The purpose of this clinical trial was to evaluate the efficacy, safety, and tolerability of adding pertuzumab to the combination of trastuzumab plus docetaxel in the Asian population. Prior studies, such as the phase II NeoSphere clinical trial (NCT00545688), indicated that this neoadjuvant combination led to significantly increased breast pathologic CR compared to the doublet of trastuzumab and chemotherapy alone. Pertuzumab initially received itsapproval from the FDA in the breast cancer spacebased on the NeoSphere trial.
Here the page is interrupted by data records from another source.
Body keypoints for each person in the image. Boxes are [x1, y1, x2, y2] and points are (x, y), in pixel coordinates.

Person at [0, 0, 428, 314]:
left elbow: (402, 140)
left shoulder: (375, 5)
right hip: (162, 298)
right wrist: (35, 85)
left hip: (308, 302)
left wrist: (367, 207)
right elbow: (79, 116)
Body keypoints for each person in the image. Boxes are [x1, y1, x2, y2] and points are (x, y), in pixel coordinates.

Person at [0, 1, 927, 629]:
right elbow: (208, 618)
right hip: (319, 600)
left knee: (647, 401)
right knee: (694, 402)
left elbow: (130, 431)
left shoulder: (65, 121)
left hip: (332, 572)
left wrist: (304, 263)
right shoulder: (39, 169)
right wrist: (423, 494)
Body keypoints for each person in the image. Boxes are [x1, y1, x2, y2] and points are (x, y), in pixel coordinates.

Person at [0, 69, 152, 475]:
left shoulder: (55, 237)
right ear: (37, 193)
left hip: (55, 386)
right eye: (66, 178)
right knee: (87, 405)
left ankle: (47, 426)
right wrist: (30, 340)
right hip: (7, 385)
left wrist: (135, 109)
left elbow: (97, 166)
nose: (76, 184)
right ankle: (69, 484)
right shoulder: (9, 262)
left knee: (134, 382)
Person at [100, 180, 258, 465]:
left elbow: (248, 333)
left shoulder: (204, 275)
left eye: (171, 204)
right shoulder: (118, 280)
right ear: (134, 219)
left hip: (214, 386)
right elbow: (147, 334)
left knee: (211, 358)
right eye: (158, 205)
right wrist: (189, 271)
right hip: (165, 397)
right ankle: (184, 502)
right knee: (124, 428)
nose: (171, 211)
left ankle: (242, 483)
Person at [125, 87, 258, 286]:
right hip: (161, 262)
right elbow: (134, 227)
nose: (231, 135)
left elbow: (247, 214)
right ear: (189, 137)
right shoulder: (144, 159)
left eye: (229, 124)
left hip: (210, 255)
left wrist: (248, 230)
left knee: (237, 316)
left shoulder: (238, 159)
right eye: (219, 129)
“These data are consistent with previous pertuzumab studies and support the conclusion that pertuzumab is efficacious inERBB2-positive early breast cancer across races,” the study authors concluded.

Reference:

Shao Z, Pang D, Yang H, et al. Efficacy, Safety, and Tolerability of Pertuzumab, Trastuzumab, and Docetaxel for Patients With Early or Locally Advanced ERBB2-Positive Breast Cancer in Asia:The PEONY Phase 3 Randomized Clinical Trial [Published Online October 24, 2019].Jama Oncology. doi:10.1001/jamaoncol.2019.3692.